Entries taken from a collection:
· · ·

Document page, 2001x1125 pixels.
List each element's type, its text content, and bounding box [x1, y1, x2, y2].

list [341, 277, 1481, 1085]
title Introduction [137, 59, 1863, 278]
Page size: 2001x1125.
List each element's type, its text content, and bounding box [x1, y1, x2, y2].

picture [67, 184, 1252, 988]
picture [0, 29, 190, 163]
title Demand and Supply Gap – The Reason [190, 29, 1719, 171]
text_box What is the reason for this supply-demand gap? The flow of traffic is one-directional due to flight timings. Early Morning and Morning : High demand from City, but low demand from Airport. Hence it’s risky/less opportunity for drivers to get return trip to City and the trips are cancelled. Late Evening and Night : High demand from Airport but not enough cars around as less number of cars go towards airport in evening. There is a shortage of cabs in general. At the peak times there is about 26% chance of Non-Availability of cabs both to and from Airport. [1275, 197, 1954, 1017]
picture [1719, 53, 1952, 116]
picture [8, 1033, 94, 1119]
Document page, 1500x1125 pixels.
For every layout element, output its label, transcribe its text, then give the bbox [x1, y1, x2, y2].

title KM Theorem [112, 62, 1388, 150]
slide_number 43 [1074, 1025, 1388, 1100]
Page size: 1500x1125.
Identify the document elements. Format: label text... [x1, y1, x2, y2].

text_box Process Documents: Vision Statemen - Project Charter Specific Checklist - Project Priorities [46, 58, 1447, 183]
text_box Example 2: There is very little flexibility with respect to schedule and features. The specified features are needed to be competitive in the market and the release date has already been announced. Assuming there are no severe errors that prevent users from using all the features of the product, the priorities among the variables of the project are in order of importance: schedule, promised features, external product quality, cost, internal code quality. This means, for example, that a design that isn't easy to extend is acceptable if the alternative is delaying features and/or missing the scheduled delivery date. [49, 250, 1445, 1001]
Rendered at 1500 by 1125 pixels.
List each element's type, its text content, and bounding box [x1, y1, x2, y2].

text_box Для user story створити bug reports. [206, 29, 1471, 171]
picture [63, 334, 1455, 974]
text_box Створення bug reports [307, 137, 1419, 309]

· · ·

Exercise objective:
Write the records out again. Keep every line exactly as it is.

Your solution:
Document page, 2001x1125 pixels.
List each element's type, its text content, and bounding box [x1, y1, x2, y2].

list [341, 277, 1481, 1085]
title Introduction [137, 59, 1863, 278]
Page size: 2001x1125.
List each element's type, its text content, and bounding box [x1, y1, x2, y2].

picture [67, 184, 1252, 988]
picture [0, 29, 190, 163]
title Demand and Supply Gap – The Reason [190, 29, 1719, 171]
text_box What is the reason for this supply-demand gap? The flow of traffic is one-directional due to flight timings. Early Morning and Morning : High demand from City, but low demand from Airport. Hence it’s risky/less opportunity for drivers to get return trip to City and the trips are cancelled. Late Evening and Night : High demand from Airport but not enough cars around as less number of cars go towards airport in evening. There is a shortage of cabs in general. At the peak times there is about 26% chance of Non-Availability of cabs both to and from Airport. [1275, 197, 1954, 1017]
picture [1719, 53, 1952, 116]
picture [8, 1033, 94, 1119]
Document page, 1500x1125 pixels.
For every layout element, output its label, transcribe its text, then give the bbox [x1, y1, x2, y2].

title KM Theorem [112, 62, 1388, 150]
slide_number 43 [1074, 1025, 1388, 1100]
Page size: 1500x1125.
Identify the document elements. Format: label text... [x1, y1, x2, y2].

text_box Process Documents: Vision Statemen - Project Charter Specific Checklist - Project Priorities [46, 58, 1447, 183]
text_box Example 2: There is very little flexibility with respect to schedule and features. The specified features are needed to be competitive in the market and the release date has already been announced. Assuming there are no severe errors that prevent users from using all the features of the product, the priorities among the variables of the project are in order of importance: schedule, promised features, external product quality, cost, internal code quality. This means, for example, that a design that isn't easy to extend is acceptable if the alternative is delaying features and/or missing the scheduled delivery date. [49, 250, 1445, 1001]
Rendered at 1500 by 1125 pixels.
List each element's type, its text content, and bounding box [x1, y1, x2, y2].

text_box Для user story створити bug reports. [206, 29, 1471, 171]
picture [63, 334, 1455, 974]
text_box Створення bug reports [307, 137, 1419, 309]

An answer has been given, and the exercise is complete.